While a security app is important, it's not the only BYOD-related security consideration. Veracode points out the importance of requiring employees to "keep OS, firmware, software, and applications up-to-date." Veracode also recommends subscribing to a "device locator service" for all BYOD devices. This type of service can enable the device to be tracked if it is lost or stolen, as well as to wipe it remotely.

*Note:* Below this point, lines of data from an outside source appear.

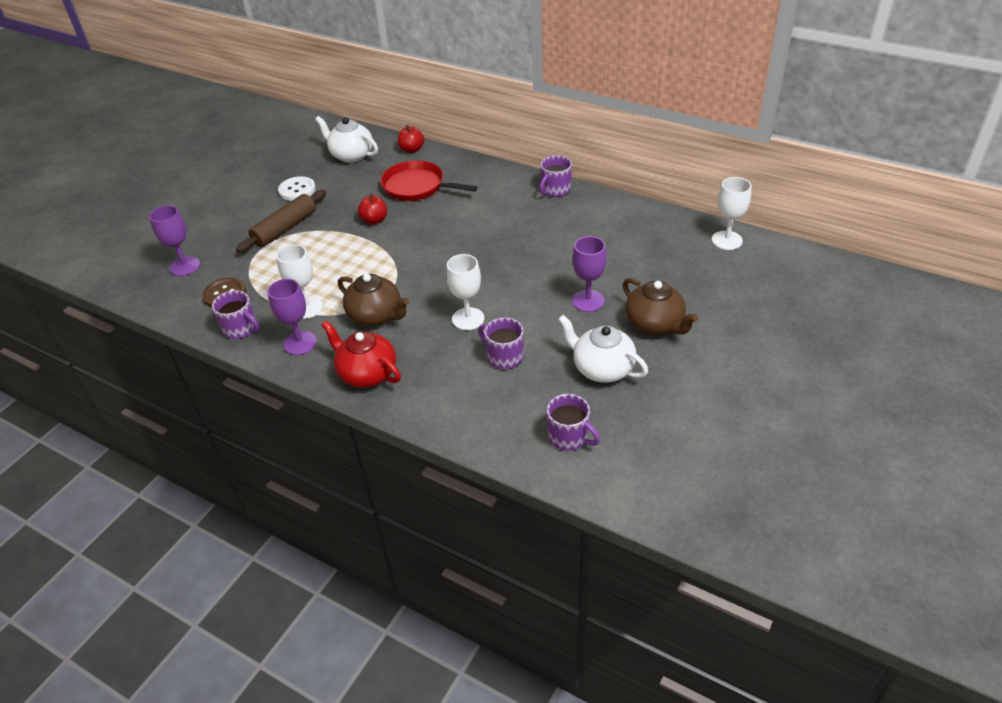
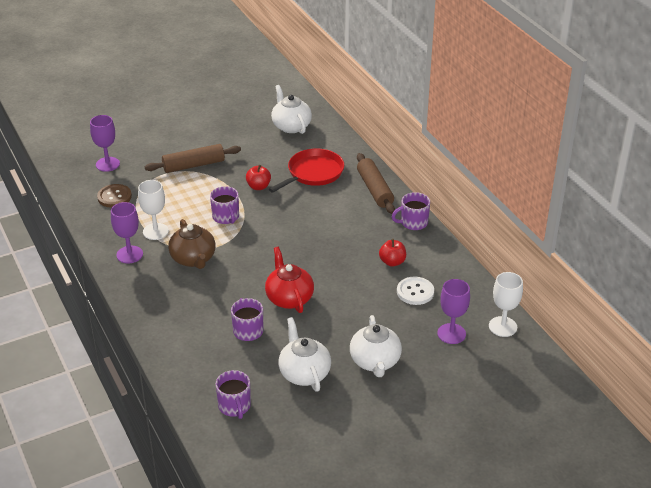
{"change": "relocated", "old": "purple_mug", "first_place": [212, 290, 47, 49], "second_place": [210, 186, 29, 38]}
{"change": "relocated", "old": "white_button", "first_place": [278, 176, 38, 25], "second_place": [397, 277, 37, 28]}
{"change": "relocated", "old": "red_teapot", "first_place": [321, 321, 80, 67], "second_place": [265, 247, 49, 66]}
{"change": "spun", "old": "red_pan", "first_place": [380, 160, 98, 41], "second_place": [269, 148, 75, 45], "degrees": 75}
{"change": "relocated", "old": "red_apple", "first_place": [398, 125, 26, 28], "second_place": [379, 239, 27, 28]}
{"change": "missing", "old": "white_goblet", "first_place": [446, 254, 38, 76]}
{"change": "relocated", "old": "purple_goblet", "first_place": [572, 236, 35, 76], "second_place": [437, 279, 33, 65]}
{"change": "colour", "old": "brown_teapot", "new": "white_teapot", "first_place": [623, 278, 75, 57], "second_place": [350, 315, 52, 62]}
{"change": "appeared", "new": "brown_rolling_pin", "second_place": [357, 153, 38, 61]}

Requiring employees to register their mobile devices is also an important security measure, according to TechRepublic. Details they recommend using include "device type, carrier (if applicable), MAC address, and user." This will allow you to better identify users who are not complying with the company's BYOD policy and "block offending users from using your network."
Due to the possibility of having to wipe a BYOD device, it's essential to maintain backups of device data - both personal and business-related. Employees should know exactly what the company is backing up so they can make informed decisions about securing their personal data.
According to Carey, three additional key best practices for BYOD are:
- "Make sure employees use a strong password on any personal devices they will use to access company systems or data."
- "Give employees the training and support they need to operate their devices securely."
- "Put a formal BYOD policy in place and have employees sign an acknowledgement to hold them accountable."
While Carey feels these are the three biggest computer security threats small businesses are facing as of 2014, they are certainly not the only ones - and more are likely to enter the cyber security landscape in the future.
Carey reminds computer and mobile technology users to be careful when it comes to downloading. He advises, "For app downloads, an anti-virus and malware application is a good first line of defense, but it's also smart to be aware of what you're downloading and from what kind of site." Carey cautions, "Be especially careful about downloading executable files (those with suffixes like .exe, .bat, .pif, etc.) and make sure you only download apps from trusted sources."